• The problem
Search the data for the string "elbow" and copy each line where it turns up.

• Information supplied
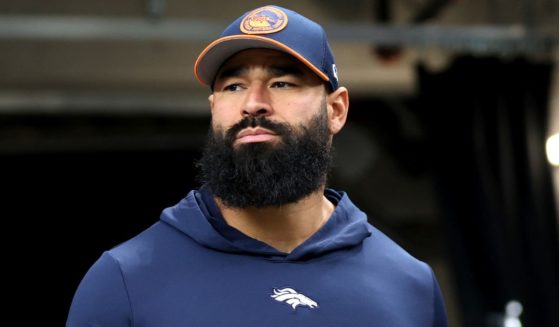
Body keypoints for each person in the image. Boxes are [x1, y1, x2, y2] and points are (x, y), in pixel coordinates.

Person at [66, 5, 448, 326]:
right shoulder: (125, 280)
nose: (253, 103)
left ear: (336, 110)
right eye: (233, 86)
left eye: (282, 83)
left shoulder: (408, 285)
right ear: (214, 110)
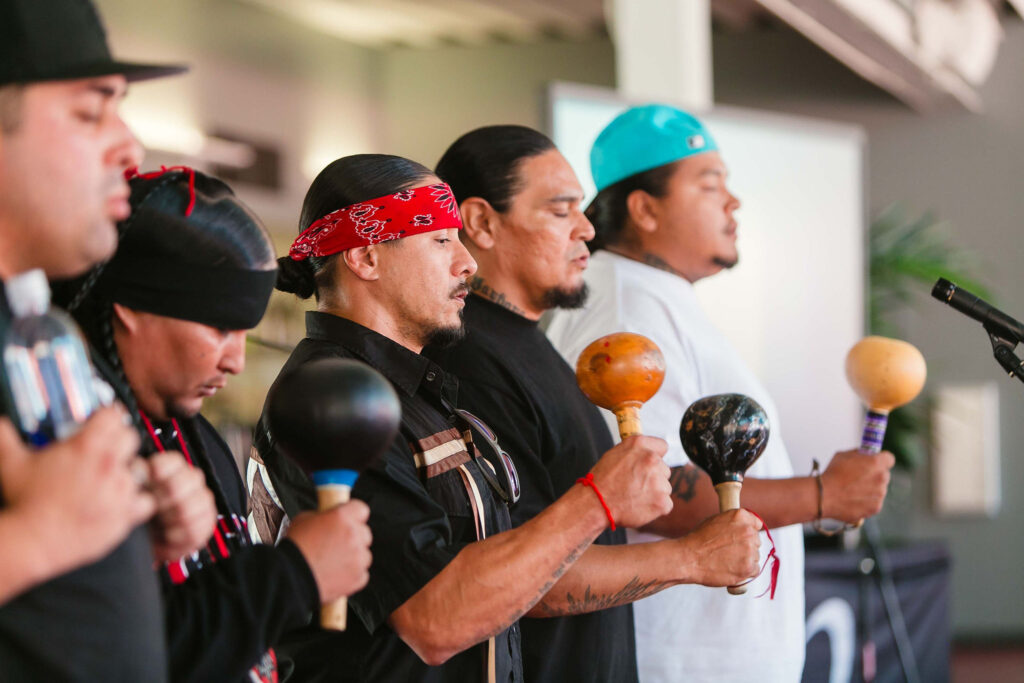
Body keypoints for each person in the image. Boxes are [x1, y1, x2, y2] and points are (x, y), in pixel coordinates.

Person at [249, 153, 674, 682]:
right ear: (365, 257)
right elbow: (432, 619)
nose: (467, 263)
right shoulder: (333, 396)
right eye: (441, 240)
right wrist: (600, 501)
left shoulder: (413, 389)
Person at [546, 104, 896, 682]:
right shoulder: (628, 309)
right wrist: (821, 494)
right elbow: (652, 491)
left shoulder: (649, 294)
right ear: (644, 209)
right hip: (680, 661)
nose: (733, 202)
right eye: (710, 185)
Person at [425, 125, 763, 683]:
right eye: (561, 211)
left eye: (581, 209)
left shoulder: (531, 342)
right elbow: (524, 580)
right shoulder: (471, 363)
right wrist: (693, 559)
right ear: (480, 222)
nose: (585, 229)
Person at [57, 167, 374, 683]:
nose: (234, 362)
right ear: (135, 307)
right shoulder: (70, 442)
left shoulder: (198, 436)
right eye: (220, 327)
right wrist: (295, 574)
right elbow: (130, 652)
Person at [0, 1, 207, 679]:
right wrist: (42, 536)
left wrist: (120, 533)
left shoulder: (40, 335)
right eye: (91, 113)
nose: (130, 146)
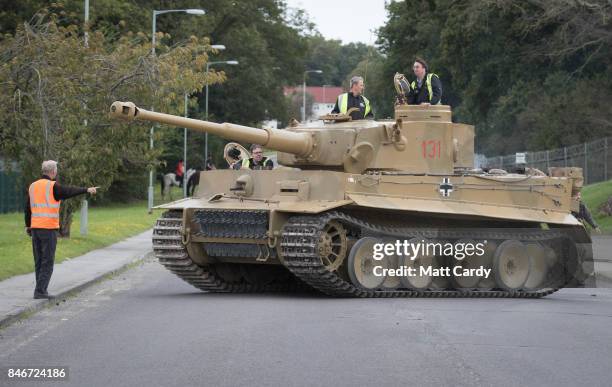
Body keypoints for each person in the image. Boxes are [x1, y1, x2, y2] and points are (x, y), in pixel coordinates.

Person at [24, 160, 98, 299]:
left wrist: (28, 225)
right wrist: (86, 189)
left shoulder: (33, 186)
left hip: (35, 228)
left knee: (39, 260)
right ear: (53, 172)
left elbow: (28, 208)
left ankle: (39, 289)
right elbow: (68, 191)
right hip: (48, 229)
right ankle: (40, 291)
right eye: (56, 170)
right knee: (48, 260)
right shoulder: (52, 186)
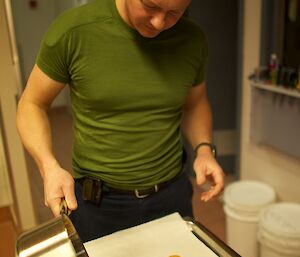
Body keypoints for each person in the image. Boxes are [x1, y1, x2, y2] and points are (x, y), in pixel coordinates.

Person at [16, 0, 225, 242]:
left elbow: (195, 103)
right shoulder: (73, 31)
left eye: (173, 14)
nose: (159, 22)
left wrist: (204, 149)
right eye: (150, 6)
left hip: (171, 194)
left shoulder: (192, 39)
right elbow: (32, 103)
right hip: (98, 205)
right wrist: (48, 167)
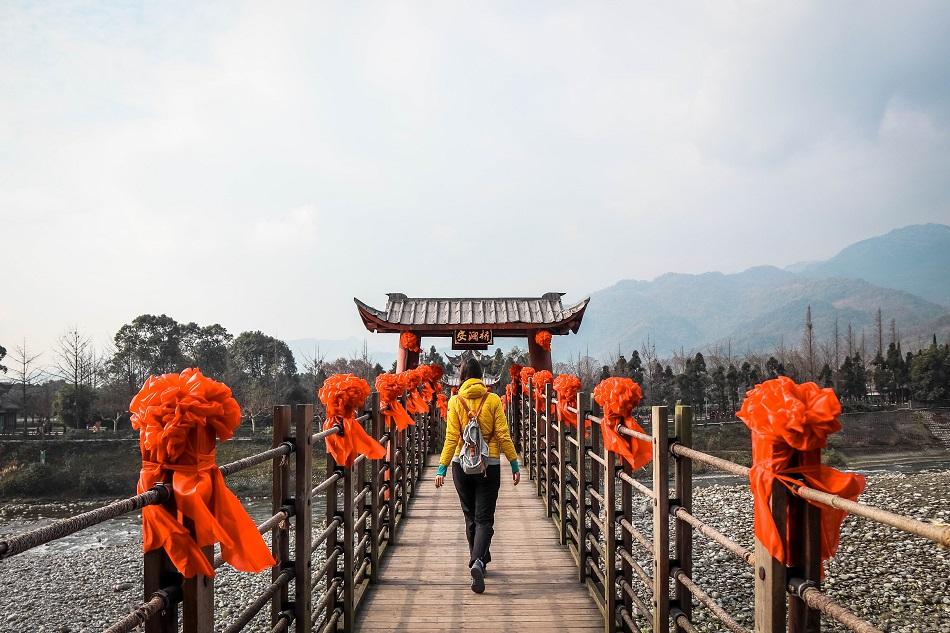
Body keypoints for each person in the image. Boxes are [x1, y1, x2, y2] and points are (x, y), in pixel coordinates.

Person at [434, 358, 521, 593]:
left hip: (459, 465)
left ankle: (478, 559)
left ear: (461, 377)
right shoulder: (492, 399)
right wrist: (513, 463)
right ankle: (479, 561)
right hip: (488, 465)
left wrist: (441, 468)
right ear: (481, 377)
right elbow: (503, 434)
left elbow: (451, 437)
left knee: (470, 517)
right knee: (485, 518)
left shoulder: (455, 401)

• Output
right elbow: (432, 619)
right elbow: (652, 491)
right elbow: (524, 580)
right elbow: (130, 652)
left elbow: (28, 208)
right elbow: (68, 191)
left elbow: (195, 103)
right elbow: (32, 103)
right elbow: (503, 434)
left elbow: (451, 437)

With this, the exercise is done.